Urination
Created | Updated Apr 1, 2005
The urine forming parts of the kidney are highly efficient filtration units called nephrons packed tightly into the outer, solid part of the kidney. At the top of the nephron is a cup shaped structure known as Bowman’s capsule and projecting into the capsule is the glomerulus, a tufted network of capillaries. Blood in the capillaries is at a higher pressure than the tissue fluids around them and the filtrate is forced through the walls. There are over one million nephrons in each kidney. The filtering area of a single kidney is as large as the whole body surface and if all the glomerular capillaries were laid end to end they would stretch over 35 miles. Each bean shaped filtration system, i.e. kidney, weighs typically 150gm and filters approximately 1,000 litres of blood per day. From this 200 litres of dilute filtrate is produced and, after re-absorption, 1.7 litres of urine remain. If one kidney is removed the remaining kidney will enlarge to do the extra work.
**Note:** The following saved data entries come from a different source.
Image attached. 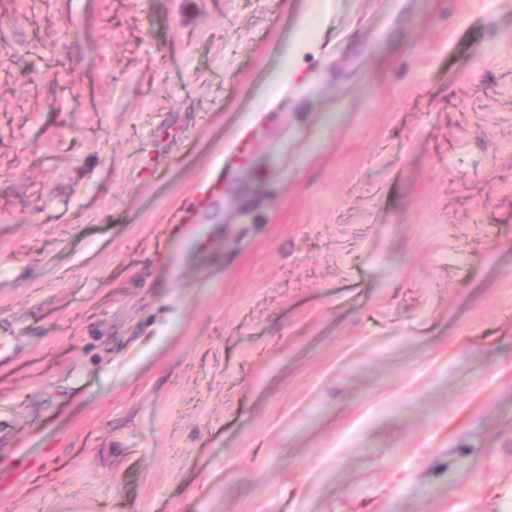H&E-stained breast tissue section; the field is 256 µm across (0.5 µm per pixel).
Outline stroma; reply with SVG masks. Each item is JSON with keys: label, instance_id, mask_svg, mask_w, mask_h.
Returning a JSON list of instances; mask_svg holds the SVG:
<instances>
[{"label": "stroma", "instance_id": "35a3bbf8", "mask_svg": "<svg viewBox=\"0 0 512 512\" xmlns=\"http://www.w3.org/2000/svg\"><path fill=\"white\" fill-rule=\"evenodd\" d=\"M326 2L0 0V512H512V0Z\"/></svg>", "mask_w": 512, "mask_h": 512}]
</instances>
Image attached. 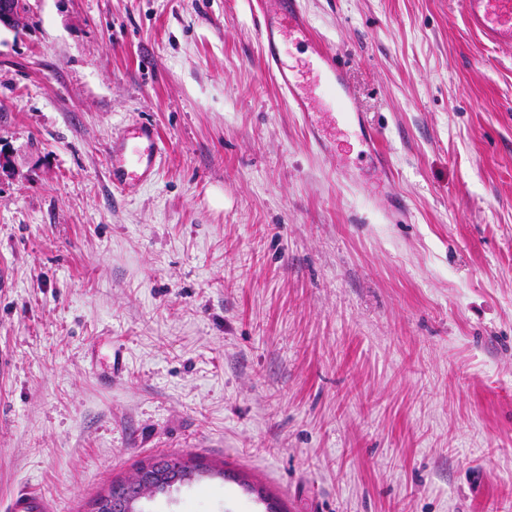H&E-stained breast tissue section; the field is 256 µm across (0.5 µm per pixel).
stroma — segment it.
<instances>
[{
    "mask_svg": "<svg viewBox=\"0 0 512 512\" xmlns=\"http://www.w3.org/2000/svg\"><path fill=\"white\" fill-rule=\"evenodd\" d=\"M259 0L0 27V510L512 512V45L457 0H300L370 148L306 134ZM163 157L113 191L112 139ZM158 130L147 123L128 127L112 143V187L126 195L150 182L162 156ZM176 465L184 467L180 471L170 469ZM196 470H198V465H189L188 462L180 459L159 458L154 462L141 464L134 481L112 483L108 494L96 500L95 512H127L122 510L126 504L130 501L137 504L145 491L162 492L176 484L189 482L195 476ZM116 487H119L125 496L113 502L112 493ZM116 509L120 511H116ZM7 512H53L52 504L36 489L18 492L8 502Z\"/></svg>",
    "mask_w": 512,
    "mask_h": 512,
    "instance_id": "obj_1",
    "label": "stroma"
}]
</instances>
The capsule forms the top of the proximal tubule which descends, through a hairpin bend called Henle’s loop, into several, small cup like chambers called calyces. The dilute filtrate flows slowly through the tubules where water and dissolved materials are reabsorbed . The remaining urine passes via larger calyces into a funnel shaped cavity called the kidney pelvis, the lower end of which forms the ureter, a tube that drains into the bladder and not to be confused with the urethra, the tube that conveys urine from the bladder to the outside world.
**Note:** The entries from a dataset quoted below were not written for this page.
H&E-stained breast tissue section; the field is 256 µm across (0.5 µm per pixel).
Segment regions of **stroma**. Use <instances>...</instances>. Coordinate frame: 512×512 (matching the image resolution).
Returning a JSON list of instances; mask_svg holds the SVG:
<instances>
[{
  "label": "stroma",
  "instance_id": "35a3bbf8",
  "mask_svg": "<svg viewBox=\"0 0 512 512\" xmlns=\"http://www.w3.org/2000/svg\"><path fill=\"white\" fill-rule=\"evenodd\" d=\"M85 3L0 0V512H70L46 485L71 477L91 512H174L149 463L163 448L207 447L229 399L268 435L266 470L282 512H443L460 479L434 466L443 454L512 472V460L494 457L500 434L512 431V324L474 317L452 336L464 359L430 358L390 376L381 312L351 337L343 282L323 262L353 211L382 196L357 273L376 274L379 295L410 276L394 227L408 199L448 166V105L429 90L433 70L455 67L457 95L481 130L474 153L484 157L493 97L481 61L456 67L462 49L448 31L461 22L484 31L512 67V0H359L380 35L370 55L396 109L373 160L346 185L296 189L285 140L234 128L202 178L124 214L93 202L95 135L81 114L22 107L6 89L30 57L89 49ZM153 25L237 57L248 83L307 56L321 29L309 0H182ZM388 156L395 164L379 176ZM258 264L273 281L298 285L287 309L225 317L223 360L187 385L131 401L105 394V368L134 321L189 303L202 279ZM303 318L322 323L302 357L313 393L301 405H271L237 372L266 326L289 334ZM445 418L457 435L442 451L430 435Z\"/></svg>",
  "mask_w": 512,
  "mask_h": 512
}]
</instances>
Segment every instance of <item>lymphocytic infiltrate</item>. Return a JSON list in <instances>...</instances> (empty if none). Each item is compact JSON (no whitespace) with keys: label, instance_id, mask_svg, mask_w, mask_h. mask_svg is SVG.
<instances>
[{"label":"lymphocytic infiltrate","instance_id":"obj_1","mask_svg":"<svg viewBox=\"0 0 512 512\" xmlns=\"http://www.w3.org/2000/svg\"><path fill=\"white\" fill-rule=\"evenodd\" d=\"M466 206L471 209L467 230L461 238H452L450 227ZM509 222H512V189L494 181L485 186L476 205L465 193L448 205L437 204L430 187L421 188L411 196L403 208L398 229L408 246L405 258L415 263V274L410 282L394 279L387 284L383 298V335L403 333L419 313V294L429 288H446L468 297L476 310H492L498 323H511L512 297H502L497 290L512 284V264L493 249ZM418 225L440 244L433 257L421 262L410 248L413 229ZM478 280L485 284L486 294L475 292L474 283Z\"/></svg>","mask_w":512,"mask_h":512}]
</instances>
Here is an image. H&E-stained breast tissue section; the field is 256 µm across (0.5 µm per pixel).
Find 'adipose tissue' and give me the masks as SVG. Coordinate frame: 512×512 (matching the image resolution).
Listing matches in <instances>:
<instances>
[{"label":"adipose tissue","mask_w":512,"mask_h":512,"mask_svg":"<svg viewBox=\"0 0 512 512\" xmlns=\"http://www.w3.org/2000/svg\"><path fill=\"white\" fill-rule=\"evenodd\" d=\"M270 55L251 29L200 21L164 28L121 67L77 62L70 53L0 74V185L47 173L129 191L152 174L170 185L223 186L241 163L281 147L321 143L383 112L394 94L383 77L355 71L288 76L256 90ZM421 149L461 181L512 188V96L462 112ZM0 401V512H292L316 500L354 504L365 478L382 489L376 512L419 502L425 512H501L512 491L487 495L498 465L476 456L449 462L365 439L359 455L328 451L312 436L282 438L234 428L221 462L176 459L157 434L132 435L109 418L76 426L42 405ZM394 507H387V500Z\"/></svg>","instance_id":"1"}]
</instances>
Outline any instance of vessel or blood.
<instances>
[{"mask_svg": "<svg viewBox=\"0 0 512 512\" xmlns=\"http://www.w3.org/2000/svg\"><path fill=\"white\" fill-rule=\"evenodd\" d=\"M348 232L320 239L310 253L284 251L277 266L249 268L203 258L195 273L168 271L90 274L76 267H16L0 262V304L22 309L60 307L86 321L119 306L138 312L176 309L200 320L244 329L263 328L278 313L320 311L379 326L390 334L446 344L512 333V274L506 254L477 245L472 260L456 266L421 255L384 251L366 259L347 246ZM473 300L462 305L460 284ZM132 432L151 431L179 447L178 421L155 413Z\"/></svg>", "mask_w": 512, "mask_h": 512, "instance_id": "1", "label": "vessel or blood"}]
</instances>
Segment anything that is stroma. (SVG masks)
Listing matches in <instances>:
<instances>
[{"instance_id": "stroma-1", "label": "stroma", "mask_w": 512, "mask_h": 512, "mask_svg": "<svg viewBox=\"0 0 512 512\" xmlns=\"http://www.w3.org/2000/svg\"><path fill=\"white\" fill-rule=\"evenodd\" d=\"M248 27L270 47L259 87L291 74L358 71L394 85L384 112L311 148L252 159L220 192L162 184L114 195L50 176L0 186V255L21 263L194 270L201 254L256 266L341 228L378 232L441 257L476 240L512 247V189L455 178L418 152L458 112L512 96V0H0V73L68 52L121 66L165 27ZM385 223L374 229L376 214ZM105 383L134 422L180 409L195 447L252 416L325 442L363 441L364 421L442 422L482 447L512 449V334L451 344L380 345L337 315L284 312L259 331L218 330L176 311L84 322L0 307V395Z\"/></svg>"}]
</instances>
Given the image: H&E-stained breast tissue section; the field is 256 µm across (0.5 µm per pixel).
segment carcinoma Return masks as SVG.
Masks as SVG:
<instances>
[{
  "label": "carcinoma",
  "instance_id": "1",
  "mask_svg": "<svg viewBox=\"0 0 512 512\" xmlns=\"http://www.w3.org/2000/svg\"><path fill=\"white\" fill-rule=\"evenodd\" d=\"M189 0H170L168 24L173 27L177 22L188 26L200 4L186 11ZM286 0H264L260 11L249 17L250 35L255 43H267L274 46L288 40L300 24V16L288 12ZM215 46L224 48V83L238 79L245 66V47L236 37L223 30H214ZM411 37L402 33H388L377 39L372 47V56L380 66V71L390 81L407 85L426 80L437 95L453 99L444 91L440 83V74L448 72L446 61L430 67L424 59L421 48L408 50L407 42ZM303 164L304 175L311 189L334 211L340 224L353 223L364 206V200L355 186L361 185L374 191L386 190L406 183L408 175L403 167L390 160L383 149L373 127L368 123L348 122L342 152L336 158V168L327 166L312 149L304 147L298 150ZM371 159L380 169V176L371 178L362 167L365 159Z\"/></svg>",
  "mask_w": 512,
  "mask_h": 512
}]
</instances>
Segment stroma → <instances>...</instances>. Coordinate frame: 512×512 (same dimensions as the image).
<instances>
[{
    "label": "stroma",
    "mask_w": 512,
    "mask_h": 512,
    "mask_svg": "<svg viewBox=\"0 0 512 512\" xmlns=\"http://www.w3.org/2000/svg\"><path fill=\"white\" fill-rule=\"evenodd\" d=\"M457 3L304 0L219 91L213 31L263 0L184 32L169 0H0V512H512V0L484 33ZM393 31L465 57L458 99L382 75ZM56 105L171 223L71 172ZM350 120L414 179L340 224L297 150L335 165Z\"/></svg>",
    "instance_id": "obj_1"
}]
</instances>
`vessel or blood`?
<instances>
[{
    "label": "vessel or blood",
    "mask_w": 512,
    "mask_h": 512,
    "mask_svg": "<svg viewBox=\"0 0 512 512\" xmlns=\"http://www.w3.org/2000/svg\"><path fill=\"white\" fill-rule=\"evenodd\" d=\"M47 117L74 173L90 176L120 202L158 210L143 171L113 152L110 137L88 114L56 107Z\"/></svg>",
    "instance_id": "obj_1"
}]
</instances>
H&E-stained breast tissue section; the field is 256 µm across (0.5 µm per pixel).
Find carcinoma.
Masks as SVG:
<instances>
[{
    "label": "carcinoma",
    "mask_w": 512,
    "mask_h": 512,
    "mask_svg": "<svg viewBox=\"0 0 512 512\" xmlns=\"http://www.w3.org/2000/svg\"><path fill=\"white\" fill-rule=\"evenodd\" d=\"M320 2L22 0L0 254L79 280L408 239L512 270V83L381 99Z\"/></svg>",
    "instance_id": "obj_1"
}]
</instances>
So this golden fluid the product of the prodigious, silent labours of the kidneys gathers in the urinary bladder, a hollow muscular organ, the shape and size of which varies according to the amount of urine it contains. When empty it is tetrahedral and when full ovoid. As the bladder fills with urine there is a rise in internal pressure. The bladder walls then relax to accommodate the contents. As urine continues to gather this tensing and relaxing process continues with the pressure rising in steps with the final pressure always rising.
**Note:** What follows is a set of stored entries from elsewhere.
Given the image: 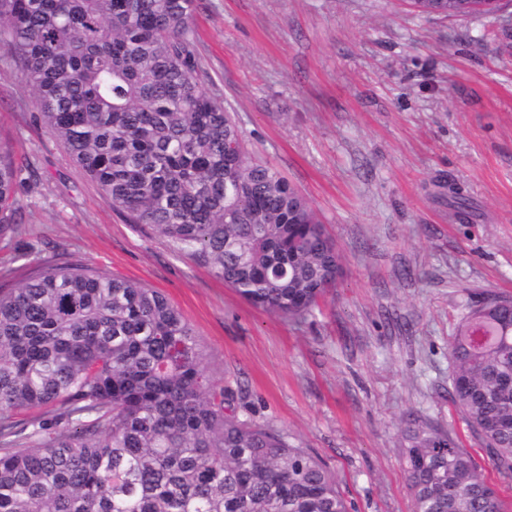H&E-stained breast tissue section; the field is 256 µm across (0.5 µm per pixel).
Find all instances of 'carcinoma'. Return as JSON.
<instances>
[{
  "label": "carcinoma",
  "mask_w": 512,
  "mask_h": 512,
  "mask_svg": "<svg viewBox=\"0 0 512 512\" xmlns=\"http://www.w3.org/2000/svg\"><path fill=\"white\" fill-rule=\"evenodd\" d=\"M194 0H0V49L40 121L134 224L212 268L251 305L301 323L340 256L308 199L247 157L196 77ZM35 178L0 149V238ZM462 221L470 203L448 185ZM451 402L512 479V297L469 303L449 347ZM160 291L54 265L0 289V512H349L335 476L232 407ZM414 512H506L457 436L405 434Z\"/></svg>",
  "instance_id": "1"
}]
</instances>
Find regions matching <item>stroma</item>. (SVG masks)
Returning <instances> with one entry per match:
<instances>
[{"instance_id": "stroma-1", "label": "stroma", "mask_w": 512, "mask_h": 512, "mask_svg": "<svg viewBox=\"0 0 512 512\" xmlns=\"http://www.w3.org/2000/svg\"><path fill=\"white\" fill-rule=\"evenodd\" d=\"M198 80L248 155L310 202L341 255L312 316L248 304L205 264L131 224L38 116L0 50V148L36 177L0 239V287L80 262L163 292L215 381L336 476L351 512H413L400 431L422 417L487 456L449 399L448 344L468 302L512 295V17H425L409 0H195ZM452 178L460 222L438 198Z\"/></svg>"}]
</instances>
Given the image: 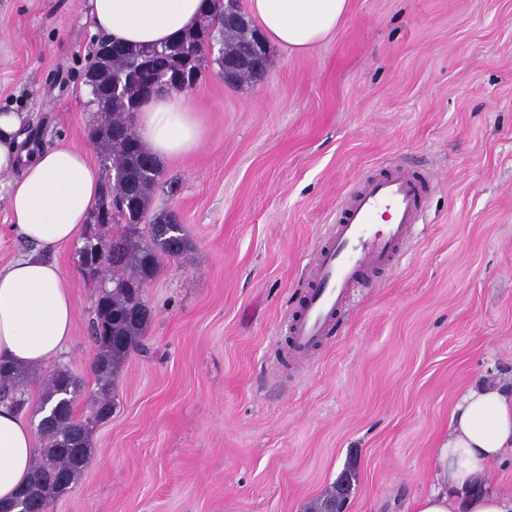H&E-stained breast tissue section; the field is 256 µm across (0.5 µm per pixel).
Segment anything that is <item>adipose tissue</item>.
<instances>
[{
	"mask_svg": "<svg viewBox=\"0 0 512 512\" xmlns=\"http://www.w3.org/2000/svg\"><path fill=\"white\" fill-rule=\"evenodd\" d=\"M265 39L303 53L334 36L350 0H249ZM94 31L129 46L161 44L195 28L201 0H88ZM28 116L0 113V177H6L13 229L31 251L0 266V360L23 370L46 366L69 341L76 322L63 268L48 259L78 240L96 207L102 175L79 145L21 150ZM136 134L158 159L195 149L203 129L184 94L170 89L145 101ZM34 437L23 412L0 404V507L26 484ZM512 454V392L492 379L463 389L448 432L435 450L434 485L411 512H512V493L488 478V466Z\"/></svg>",
	"mask_w": 512,
	"mask_h": 512,
	"instance_id": "obj_1",
	"label": "adipose tissue"
}]
</instances>
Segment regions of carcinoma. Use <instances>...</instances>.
I'll use <instances>...</instances> for the list:
<instances>
[{"mask_svg":"<svg viewBox=\"0 0 512 512\" xmlns=\"http://www.w3.org/2000/svg\"><path fill=\"white\" fill-rule=\"evenodd\" d=\"M205 13L200 26L205 32H187L168 45L136 47L124 45L104 57L101 48L111 44L98 38L97 48L88 61L86 72L107 86L125 77L141 64L163 73L168 54L174 50L183 56L188 69L200 71L207 62L206 36L212 34L223 47L217 58L218 75L224 66L241 56L253 38L252 29L242 23L235 29L224 27V0H203ZM93 113L91 138L98 143L101 165L106 173L96 205L101 229L95 238H83V265L98 271L107 287L97 294L91 338L96 355L92 368L98 393L89 415L79 419L74 401L81 383L66 370L51 372L44 383L41 404L55 402L51 414L39 425L43 445L36 456L24 493L37 512H46L51 502L68 493L88 466L92 448L90 435L95 424L112 415V384L131 350L138 347L152 312L144 298V285L152 279L165 258H175L189 243L181 225L171 214H158L150 225L149 238L142 236L140 223L150 207L161 175L160 164L151 160L134 133V113L129 100L114 97L101 101L95 88L89 89ZM121 170L126 178L112 177ZM26 385L22 371L0 363V402L21 404L19 391Z\"/></svg>","mask_w":512,"mask_h":512,"instance_id":"1","label":"carcinoma"}]
</instances>
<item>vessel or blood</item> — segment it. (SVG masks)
Masks as SVG:
<instances>
[{
    "label": "vessel or blood",
    "mask_w": 512,
    "mask_h": 512,
    "mask_svg": "<svg viewBox=\"0 0 512 512\" xmlns=\"http://www.w3.org/2000/svg\"><path fill=\"white\" fill-rule=\"evenodd\" d=\"M430 177L395 168L363 179L336 211V222L310 268L300 315L291 324L288 357L306 362L348 305L355 289L393 265L424 209Z\"/></svg>",
    "instance_id": "b4317fda"
}]
</instances>
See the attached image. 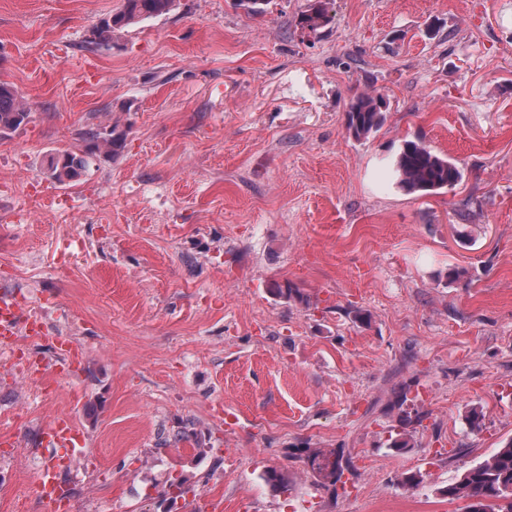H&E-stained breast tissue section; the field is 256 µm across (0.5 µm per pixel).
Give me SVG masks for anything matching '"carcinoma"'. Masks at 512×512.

The desire to micturate or urinate begins when the content reaches 400 ml but can be overridden until the content reaches about 800ml. It is a complex activity partly unconscious controlled by lower spinal cord centres and partly conscious controlled by the higher brain centres. Messages from the brain stimulate the detrusor or emptying muscles of the bladder and relaxing both utrethral sphincters. Evacuation is assisted by the abdominal wall contracting, the diaphragm descending, the breath is held and the perineal floor relaxes. Once begun urination is carried through to completion by higher and lower centres acting in concert and messages sent from the urethra distended by the flow of urine.
Unconscious or involuntary urination is known as incontinence and has several categories such as stress, including fight or flight response, overflow and urge incontinence caused by various biological factors. Until potty trained young babies are incontinent and at the other end of life’s journey, as we loose control over our higher faculties we may again become incontinent. Young men can suffer from an inability to urinate particularly if they imagine they are being observed known as shy or bashful bladder syndrome and older men sometimes struggle due to the enlargement of the prostrate gland.
Generally men urinate standing up and women sitting down a custom that leads to much friction between the sexes regarding the resulting position of the toilet seat and men’s inability to accurately aim a stream of urine. However in men’s defence the evidence of a miss hit only becomes evident when the light straw coloured healthy urine dries to a deeper yellow stain on the rim.